Les restaurateurs de Guadeloupe en colère contre l’obligation du passe sanitaire manifestent devant la sous-préfecture de Pointe-à-Pitre jeudi 28 octobre 2021. Ils demandent à être reçus par le sous-préfet pour expliquer quels sont leurs problèmes et proposer des solutions alternatives en attendant que la population soit plus vaccinée.
« On nous oblige à accepter seulement des clients vaccinés, qui ont un passe sanitaire valide. Mais, c’est nous condamner à mort ! Dans les restaurants, il n’y a jamais eu de cluster, nous appliquons strictement les consignes d’hygiène.» Ainsi s’exprime David Drumeaux, propriétaire de deux restaurants dans le vieux Pointe-à-Pitre. Il raconte comment il a participé, avec la création de deux restaurants dans ce quartier de Dugommier à faire revivre ce secteur de la ville qui se mourait lentement.
« Et aujourd’hui, j’ai dû licencier cinq salariés. Comme je ne sais pas comment faire avec fermeture, ouverture, ce jeu de yoyo depuis mars 2020, j’ai décidé de ne pas ouvrir avant 2022 », ajoute-t-il, dégoûté.
Fabrice Calabre a créé Cochon Plus, ouvert des restaurants aux Abymes, à Baie-Mahault. Maintenant, l’entreprise survit grâce à des repas à emporter. Survivre dans ces conditions, c’est casser les jambes des entrepreneurs de la restauration.
« Lorsque l’injustice vient d’en haut, il appartient aux citoyens libres de désobéir », lance-t-il à la foule qui applaudit. Il n’en dira pas plus. Le ton est posé, la détermination réelle.
Plus tard, David Drumeaux, qui est accompagné de fabrice Calabre, d’Alain Lesueur du fameux restaurant Chez Clara, à Sainte-Rose, expliquera que c’est la restauration à emporter, les grands groupes, comme MacDo et KFC qui, en France hexagonale et sans doute ici, en Guadeloupe, ont profité de cette crise.

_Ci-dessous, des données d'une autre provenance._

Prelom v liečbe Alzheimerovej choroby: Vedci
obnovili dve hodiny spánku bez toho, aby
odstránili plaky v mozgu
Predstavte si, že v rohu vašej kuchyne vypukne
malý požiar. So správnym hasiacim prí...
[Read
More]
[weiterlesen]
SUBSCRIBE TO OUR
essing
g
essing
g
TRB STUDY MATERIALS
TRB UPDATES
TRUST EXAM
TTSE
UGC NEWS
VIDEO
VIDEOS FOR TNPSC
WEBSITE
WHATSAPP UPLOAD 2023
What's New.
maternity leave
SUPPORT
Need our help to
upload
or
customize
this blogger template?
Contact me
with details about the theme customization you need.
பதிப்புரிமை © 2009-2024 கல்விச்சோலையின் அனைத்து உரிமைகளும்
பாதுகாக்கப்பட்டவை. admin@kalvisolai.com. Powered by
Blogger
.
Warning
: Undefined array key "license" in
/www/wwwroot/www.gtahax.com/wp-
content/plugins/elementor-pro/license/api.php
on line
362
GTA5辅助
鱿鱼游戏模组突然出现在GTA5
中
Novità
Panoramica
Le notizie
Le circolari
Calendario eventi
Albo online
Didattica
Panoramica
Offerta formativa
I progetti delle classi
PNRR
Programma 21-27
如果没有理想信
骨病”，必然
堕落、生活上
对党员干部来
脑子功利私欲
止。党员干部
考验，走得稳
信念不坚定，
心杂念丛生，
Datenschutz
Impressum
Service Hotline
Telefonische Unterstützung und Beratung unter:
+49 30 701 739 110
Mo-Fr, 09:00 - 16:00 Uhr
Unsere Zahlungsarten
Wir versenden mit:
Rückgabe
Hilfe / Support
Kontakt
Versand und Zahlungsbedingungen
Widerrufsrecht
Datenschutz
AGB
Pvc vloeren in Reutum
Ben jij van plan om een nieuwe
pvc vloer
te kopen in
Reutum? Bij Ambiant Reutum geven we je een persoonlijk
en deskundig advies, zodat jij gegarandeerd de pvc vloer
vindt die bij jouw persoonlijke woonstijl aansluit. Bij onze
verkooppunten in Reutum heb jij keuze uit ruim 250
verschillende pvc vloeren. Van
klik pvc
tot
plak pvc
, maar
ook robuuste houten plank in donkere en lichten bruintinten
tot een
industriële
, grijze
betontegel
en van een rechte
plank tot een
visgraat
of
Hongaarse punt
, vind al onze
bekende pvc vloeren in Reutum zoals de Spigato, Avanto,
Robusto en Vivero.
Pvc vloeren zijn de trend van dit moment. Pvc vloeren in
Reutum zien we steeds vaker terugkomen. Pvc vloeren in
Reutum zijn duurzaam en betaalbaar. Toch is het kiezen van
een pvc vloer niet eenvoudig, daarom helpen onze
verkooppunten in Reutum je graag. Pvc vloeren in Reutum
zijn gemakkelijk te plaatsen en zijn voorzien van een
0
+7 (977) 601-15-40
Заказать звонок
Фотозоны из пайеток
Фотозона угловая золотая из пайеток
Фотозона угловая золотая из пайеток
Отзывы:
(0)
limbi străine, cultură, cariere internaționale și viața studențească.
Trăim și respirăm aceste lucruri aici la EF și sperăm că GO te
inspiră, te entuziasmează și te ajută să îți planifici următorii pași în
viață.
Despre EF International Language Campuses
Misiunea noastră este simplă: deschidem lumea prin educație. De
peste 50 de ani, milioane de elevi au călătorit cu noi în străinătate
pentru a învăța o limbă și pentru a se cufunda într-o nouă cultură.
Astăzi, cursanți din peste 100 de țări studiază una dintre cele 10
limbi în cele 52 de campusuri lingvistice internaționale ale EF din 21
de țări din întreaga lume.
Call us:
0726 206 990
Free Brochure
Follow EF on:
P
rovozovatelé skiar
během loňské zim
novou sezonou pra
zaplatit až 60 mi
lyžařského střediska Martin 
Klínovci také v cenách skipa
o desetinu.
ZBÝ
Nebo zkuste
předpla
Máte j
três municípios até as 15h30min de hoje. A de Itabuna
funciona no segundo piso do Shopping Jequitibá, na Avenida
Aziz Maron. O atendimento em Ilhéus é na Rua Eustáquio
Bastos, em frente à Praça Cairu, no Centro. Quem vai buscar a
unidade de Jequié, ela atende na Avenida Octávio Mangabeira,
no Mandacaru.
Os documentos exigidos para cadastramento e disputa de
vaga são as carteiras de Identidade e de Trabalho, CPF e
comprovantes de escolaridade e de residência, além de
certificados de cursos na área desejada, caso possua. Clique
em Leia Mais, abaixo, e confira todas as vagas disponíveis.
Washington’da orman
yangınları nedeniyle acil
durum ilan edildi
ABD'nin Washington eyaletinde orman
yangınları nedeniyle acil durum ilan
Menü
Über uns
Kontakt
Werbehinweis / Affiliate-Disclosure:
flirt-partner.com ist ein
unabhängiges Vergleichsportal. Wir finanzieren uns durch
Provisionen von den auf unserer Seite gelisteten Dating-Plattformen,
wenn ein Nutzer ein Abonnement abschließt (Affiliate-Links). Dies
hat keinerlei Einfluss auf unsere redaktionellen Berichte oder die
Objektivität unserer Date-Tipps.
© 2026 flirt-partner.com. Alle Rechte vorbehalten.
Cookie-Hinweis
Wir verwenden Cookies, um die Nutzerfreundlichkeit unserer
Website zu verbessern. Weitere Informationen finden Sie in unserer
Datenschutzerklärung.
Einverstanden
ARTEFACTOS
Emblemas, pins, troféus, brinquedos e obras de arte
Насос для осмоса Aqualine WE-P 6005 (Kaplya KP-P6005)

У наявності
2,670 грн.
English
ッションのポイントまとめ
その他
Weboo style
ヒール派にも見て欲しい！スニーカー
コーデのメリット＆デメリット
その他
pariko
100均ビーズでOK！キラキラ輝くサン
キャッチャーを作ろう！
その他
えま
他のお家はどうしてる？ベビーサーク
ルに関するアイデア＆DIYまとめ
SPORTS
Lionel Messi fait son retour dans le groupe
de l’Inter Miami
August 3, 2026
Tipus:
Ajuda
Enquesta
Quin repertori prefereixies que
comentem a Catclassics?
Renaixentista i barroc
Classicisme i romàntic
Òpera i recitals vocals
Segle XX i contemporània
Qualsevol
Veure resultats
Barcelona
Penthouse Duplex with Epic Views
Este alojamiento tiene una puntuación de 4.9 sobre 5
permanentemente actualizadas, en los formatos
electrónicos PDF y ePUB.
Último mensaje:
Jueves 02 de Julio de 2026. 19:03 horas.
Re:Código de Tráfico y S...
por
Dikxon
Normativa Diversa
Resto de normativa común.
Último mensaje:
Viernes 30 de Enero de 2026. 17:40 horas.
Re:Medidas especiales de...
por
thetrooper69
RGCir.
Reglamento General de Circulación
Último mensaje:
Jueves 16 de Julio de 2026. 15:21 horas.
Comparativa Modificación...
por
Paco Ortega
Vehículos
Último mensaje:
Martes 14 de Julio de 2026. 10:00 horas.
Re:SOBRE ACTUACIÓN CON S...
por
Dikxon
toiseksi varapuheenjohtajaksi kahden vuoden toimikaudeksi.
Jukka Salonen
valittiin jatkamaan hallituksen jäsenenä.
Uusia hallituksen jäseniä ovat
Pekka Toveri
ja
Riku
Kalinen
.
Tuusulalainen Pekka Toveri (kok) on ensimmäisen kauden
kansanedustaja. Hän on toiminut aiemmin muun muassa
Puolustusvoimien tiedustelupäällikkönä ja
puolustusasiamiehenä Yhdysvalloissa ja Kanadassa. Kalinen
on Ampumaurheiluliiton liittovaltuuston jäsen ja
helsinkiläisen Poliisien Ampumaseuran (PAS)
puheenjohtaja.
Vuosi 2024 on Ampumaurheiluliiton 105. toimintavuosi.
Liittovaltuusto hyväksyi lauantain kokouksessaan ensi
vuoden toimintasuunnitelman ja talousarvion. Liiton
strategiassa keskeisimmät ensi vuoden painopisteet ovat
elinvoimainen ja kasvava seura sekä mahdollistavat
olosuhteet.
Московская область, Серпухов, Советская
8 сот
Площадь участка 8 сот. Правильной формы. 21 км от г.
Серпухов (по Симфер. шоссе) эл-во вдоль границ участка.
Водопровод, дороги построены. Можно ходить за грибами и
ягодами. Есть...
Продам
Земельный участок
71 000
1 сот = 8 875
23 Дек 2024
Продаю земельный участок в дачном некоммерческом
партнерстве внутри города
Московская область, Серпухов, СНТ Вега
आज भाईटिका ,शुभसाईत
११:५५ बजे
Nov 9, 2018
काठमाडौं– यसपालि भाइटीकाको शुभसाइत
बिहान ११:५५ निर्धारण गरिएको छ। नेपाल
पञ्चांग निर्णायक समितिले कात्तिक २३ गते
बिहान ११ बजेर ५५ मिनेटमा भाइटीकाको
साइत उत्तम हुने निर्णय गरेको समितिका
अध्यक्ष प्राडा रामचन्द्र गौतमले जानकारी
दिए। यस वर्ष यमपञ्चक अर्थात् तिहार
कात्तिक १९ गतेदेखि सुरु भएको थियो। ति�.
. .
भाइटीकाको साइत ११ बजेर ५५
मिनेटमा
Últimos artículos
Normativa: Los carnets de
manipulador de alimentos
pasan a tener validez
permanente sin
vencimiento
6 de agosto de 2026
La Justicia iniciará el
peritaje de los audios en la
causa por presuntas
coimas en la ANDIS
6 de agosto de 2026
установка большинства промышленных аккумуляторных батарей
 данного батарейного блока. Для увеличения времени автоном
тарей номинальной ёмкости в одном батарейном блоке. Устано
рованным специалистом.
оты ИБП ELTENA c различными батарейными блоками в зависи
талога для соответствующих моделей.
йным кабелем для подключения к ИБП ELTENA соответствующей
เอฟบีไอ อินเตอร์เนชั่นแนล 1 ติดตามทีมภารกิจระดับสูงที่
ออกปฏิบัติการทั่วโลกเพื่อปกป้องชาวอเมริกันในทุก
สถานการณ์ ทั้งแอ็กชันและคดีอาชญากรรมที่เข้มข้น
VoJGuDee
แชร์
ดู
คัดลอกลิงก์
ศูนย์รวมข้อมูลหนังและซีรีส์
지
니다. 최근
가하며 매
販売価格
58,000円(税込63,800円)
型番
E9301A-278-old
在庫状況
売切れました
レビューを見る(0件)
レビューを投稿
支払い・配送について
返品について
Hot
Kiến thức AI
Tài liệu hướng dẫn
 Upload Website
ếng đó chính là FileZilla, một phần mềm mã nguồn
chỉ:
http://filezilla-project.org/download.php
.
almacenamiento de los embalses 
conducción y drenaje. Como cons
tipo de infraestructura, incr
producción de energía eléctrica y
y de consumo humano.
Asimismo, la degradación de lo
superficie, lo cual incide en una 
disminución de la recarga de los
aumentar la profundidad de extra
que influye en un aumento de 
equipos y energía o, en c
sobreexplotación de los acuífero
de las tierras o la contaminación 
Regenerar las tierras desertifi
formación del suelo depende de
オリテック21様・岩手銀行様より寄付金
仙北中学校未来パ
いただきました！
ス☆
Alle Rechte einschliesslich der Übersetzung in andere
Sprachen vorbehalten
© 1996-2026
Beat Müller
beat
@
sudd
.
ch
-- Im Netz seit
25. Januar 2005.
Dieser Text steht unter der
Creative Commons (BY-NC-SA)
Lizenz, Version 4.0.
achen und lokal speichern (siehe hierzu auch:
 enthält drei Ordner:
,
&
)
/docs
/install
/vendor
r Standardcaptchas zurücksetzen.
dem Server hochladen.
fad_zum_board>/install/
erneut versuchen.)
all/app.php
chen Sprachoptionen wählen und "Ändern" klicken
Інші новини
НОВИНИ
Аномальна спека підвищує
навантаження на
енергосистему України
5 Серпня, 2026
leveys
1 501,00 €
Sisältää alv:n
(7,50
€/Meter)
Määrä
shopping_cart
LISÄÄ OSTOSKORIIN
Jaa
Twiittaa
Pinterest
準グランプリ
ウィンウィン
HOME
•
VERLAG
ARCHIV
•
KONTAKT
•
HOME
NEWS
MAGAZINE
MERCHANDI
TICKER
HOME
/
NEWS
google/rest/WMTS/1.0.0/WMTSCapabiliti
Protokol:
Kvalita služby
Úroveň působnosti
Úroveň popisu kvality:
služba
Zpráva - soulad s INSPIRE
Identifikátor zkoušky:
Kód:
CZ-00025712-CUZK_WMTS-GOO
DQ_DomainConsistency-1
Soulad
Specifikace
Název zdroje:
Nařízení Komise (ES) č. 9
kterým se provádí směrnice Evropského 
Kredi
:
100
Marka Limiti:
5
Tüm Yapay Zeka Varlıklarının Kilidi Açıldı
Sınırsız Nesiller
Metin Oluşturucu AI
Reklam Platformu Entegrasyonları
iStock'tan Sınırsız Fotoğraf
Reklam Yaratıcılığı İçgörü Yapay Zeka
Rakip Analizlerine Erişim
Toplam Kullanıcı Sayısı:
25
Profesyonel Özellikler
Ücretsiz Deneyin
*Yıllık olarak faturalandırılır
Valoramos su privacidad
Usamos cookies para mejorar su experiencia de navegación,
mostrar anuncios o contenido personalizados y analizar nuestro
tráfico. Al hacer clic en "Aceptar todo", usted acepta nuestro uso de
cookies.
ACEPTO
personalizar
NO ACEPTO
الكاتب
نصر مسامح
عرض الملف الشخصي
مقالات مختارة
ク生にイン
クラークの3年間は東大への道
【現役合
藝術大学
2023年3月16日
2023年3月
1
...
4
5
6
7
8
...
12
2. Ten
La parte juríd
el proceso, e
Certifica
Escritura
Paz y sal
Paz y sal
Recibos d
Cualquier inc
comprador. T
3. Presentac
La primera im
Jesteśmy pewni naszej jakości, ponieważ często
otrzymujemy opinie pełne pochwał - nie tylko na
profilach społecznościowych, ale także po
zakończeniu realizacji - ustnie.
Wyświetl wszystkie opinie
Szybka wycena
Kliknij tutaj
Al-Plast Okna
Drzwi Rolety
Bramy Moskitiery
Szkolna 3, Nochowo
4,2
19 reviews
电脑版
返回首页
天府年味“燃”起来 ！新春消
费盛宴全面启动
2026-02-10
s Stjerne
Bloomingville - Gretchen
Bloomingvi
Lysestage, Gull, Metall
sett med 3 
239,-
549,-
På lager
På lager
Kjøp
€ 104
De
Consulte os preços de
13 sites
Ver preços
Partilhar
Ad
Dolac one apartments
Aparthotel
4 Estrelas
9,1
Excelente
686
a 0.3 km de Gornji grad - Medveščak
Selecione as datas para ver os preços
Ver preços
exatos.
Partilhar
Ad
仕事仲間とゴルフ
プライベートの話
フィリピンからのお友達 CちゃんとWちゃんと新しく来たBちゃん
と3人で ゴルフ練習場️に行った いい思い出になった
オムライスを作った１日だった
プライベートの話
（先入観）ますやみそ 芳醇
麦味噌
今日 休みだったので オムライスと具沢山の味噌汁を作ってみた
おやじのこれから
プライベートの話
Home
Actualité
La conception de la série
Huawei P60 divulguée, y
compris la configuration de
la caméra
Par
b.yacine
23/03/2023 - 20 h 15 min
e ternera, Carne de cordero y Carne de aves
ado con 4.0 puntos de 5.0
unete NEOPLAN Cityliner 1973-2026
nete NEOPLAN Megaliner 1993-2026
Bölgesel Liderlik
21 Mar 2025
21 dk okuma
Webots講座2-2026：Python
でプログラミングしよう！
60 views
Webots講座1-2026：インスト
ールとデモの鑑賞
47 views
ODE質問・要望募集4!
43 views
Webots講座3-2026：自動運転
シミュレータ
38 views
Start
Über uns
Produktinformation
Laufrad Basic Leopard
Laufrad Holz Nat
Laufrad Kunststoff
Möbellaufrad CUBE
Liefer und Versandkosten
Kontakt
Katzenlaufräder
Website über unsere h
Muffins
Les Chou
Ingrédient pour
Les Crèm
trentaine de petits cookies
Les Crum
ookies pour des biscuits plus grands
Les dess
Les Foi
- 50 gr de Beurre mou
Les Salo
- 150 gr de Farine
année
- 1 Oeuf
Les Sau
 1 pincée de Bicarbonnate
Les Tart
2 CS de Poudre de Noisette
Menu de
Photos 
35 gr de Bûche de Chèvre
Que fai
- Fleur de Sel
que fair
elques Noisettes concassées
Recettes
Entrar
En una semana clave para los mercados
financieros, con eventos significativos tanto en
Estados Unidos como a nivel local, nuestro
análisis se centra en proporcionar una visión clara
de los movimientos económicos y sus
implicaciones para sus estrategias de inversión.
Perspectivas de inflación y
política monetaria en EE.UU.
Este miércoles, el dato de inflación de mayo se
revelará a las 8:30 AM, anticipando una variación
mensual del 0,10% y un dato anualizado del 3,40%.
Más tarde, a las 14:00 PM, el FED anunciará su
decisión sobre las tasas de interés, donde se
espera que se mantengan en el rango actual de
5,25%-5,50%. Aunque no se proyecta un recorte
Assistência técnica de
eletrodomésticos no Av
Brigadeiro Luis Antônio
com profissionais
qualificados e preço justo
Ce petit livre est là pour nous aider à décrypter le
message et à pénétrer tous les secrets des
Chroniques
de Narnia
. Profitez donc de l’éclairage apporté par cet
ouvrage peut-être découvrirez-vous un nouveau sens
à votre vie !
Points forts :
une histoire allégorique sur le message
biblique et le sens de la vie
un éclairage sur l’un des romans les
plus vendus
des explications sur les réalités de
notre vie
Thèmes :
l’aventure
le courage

« On ne peut pas venir chez nous, petits restaurateurs, alors on va chez ces grands groupes pour se nourrir. Se nourrir… Enfin, si on peut appeler ça se nourrir ! »
Pour David Drumeaux comme d’autres restaurateurs de la place qui ont misé sur des produits frais locaux, c’est comme une punition supplémentaire à la crise sanitaire.
« On nous casse, mais on casse aussi toute une philosophie, celle de la production alimentaire locale », dénonce-t-il, demandant aux autorités de l’Etat de prendre la mesure de ce qui se passe. De l’implication sociale qu’il y a derrière cette restriction.
Pour ces restaurateurs, il ne s’agit pas d’opposer grosses structures de restauration et restauration traditionnelle : « Les touristes vont revenir, des restaurants vont en profiter, ils vont pouvoir les accueillir. Pour eux, le passe sanitaire ne sera pas une difficulté. Ils ont le personnel pour faire les contrôles, ils auront cette clientèle-là. Tant mieux. Mais, pour nous dont la clientèle est locale, nous sommes pénalisés. Nous, artisans de la restauration, on nous condamne à fermer, à mettre nos salariés à la rue, à mourir. »
Pas question de mourir pour ces restaurateurs qui n’ont pas de grands groupes ou les banques derrière eux. Ils sont déterminés — « même s’ils n’ont pas de gros camions pour bloquer les routes et se faire entendre » — à tout faire pour vivre.